Concerto per Cembalo, Archi e Continuo BWV 1056

bwv1056Kothen rappresenta il luogo ed il periodo in cui Bach si dedicò maggiormente alla musica strumentale ed in particolare ai Concerti. Il “Concerto per Cembalo, Archi e Continuo” BWV 1056, uno dei più riusciti, fu uno di questi; molto probabilmente l’idea del Concerto deriva da una composizione per violino di quello stesso periodo; Bach la rivisitò, sviluppandola e ampliandola, fino alla forma che oggi conosciamo. Ricordiamo che tra i compiti del Direttore del Collegium musicum di Lispia c’era quello di proporre settimanalmente una “nuova” composizione; questo spinse Bach a rivedere le composizioni scritte a Kothen, eventualmente apportando delle modifiche, per farle eseguire dalla piccola orchestra di cui disponeva in occasione dei concerti del collegio.
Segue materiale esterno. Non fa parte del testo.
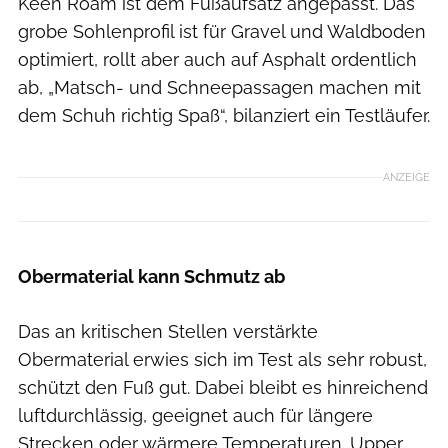
Keen Roam ist dem Fußaufsatz angepasst. Das
grobe Sohlenprofil ist für Gravel und Waldboden
optimiert, rollt aber auch auf Asphalt ordentlich
ab, „Matsch- und Schneepassagen machen mit
dem Schuh richtig Spaß“, bilanziert ein Testläufer.
ANZEIGE
Obermaterial kann Schmutz ab
Das an kritischen Stellen verstärkte
Obermaterial erwies sich im Test als sehr robust,
schützt den Fuß gut. Dabei bleibt es hinreichend
luftdurchlässig, geeignet auch für längere
Strecken oder wärmere Temperaturen. Upper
I manoscritti dei concerti per clavicembalo furono custoditi per qualche tempo da Carl Friedrich Zelter. Nel 1800 questi divenne direttore dell’Accademia Musicale di Berlino e organizzò numerosi concerti in cui i suoi allievi eseguivano musiche di Bach. Inoltre egli fu il patrocinatore dell’esecuzione berlinese della Passione secondo Matteo diretta da Mendelssohn.
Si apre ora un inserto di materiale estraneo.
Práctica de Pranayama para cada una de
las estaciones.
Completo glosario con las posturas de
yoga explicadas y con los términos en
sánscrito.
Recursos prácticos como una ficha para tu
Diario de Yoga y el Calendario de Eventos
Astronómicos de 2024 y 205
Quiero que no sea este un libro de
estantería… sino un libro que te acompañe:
Questo concerto, in Fa minore, è assai eseguito e conosciuto soprattutto per il bellissimo Adagio centrale. I due Allegri che si trovano rispettivamente in apertura e a conclusione del concerto sono molto simili, sia per il temperamento che per la struttura formale: entrambi serrati nella concatenazione delle parti, sono animati da una foga inesorabile. I temi principali sono fortemente caratterizzati dal punto di vista ritmico e compaiono ora eseguiti dall’intera orchestra, ora dal solista. Il clavicembalo in alcune occasioni ha il sopravvento sull’orchestra, che lo accompagna sottolineando appena le terzine eseguite sulla tastiera. Racchiuso tra questi due straordinari allegri, così tesi e concentrati, troviamo un Adagio dolcissimo e struggente. Il suo carattere elegiaco e carico di intensa pietas induce Bach a trascriverlo per oboe e archi per inserirlo nella cantata “Ich steh mit einem Fuss im Grabe” (letteralmente ‘Sono con un piede nella fossa’) composta nel 1729. E’ una dolcissima aria cantata dal clavicembalo e che gli archi, in pizzicato, sottolineano appena in una assorta atmosfera intima e vibrante. Solo gli ultimi passaggi del clavicembalo vengono sottolineati con l’arco e la conclusione, sospesa, chiude questa pagina di una bellezza cristallina e trepidante in cui si avverte un ‘intenza religiosità.